Please edit the entries below so that every "collection date" becomes "date collected", leaving everything else unchanged.

— BEGIN —

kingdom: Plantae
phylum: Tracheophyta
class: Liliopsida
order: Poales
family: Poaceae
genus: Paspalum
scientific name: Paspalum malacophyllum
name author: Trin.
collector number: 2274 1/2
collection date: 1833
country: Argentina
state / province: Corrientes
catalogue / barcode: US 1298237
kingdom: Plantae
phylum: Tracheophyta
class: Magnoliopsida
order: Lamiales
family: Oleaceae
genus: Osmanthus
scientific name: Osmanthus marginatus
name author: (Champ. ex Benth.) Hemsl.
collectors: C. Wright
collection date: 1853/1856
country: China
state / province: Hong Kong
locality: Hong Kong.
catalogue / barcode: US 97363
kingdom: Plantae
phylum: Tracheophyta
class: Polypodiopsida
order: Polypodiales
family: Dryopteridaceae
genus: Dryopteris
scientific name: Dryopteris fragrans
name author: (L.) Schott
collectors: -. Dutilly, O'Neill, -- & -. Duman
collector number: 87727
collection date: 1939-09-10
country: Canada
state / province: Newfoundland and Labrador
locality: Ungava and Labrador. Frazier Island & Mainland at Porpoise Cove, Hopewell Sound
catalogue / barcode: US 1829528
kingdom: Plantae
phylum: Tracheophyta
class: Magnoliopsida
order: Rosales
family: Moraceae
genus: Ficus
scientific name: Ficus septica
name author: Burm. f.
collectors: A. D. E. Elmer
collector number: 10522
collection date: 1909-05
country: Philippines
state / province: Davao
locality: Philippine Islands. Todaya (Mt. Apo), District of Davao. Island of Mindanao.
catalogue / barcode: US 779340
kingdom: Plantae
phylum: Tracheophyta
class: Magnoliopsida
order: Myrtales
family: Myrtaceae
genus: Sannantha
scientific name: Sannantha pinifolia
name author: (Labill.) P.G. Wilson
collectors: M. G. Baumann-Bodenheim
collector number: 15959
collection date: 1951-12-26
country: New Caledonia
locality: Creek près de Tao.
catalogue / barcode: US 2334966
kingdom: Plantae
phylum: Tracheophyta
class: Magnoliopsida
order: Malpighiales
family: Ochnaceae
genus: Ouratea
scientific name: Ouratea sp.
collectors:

— END —

> _Response to the task_
kingdom: Plantae
phylum: Tracheophyta
class: Liliopsida
order: Poales
family: Poaceae
genus: Paspalum
scientific name: Paspalum malacophyllum
name author: Trin.
collector number: 2274 1/2
date collected: 1833
country: Argentina
state / province: Corrientes
catalogue / barcode: US 1298237
kingdom: Plantae
phylum: Tracheophyta
class: Magnoliopsida
order: Lamiales
family: Oleaceae
genus: Osmanthus
scientific name: Osmanthus marginatus
name author: (Champ. ex Benth.) Hemsl.
collectors: C. Wright
date collected: 1853/1856
country: China
state / province: Hong Kong
locality: Hong Kong.
catalogue / barcode: US 97363
kingdom: Plantae
phylum: Tracheophyta
class: Polypodiopsida
order: Polypodiales
family: Dryopteridaceae
genus: Dryopteris
scientific name: Dryopteris fragrans
name author: (L.) Schott
collectors: -. Dutilly, O'Neill, -- & -. Duman
collector number: 87727
date collected: 1939-09-10
country: Canada
state / province: Newfoundland and Labrador
locality: Ungava and Labrador. Frazier Island & Mainland at Porpoise Cove, Hopewell Sound
catalogue / barcode: US 1829528
kingdom: Plantae
phylum: Tracheophyta
class: Magnoliopsida
order: Rosales
family: Moraceae
genus: Ficus
scientific name: Ficus septica
name author: Burm. f.
collectors: A. D. E. Elmer
collector number: 10522
date collected: 1909-05
country: Philippines
state / province: Davao
locality: Philippine Islands. Todaya (Mt. Apo), District of Davao. Island of Mindanao.
catalogue / barcode: US 779340
kingdom: Plantae
phylum: Tracheophyta
class: Magnoliopsida
order: Myrtales
family: Myrtaceae
genus: Sannantha
scientific name: Sannantha pinifolia
name author: (Labill.) P.G. Wilson
collectors: M. G. Baumann-Bodenheim
collector number: 15959
date collected: 1951-12-26
country: New Caledonia
locality: Creek près de Tao.
catalogue / barcode: US 2334966
kingdom: Plantae
phylum: Tracheophyta
class: Magnoliopsida
order: Malpighiales
family: Ochnaceae
genus: Ouratea
scientific name: Ouratea sp.
collectors:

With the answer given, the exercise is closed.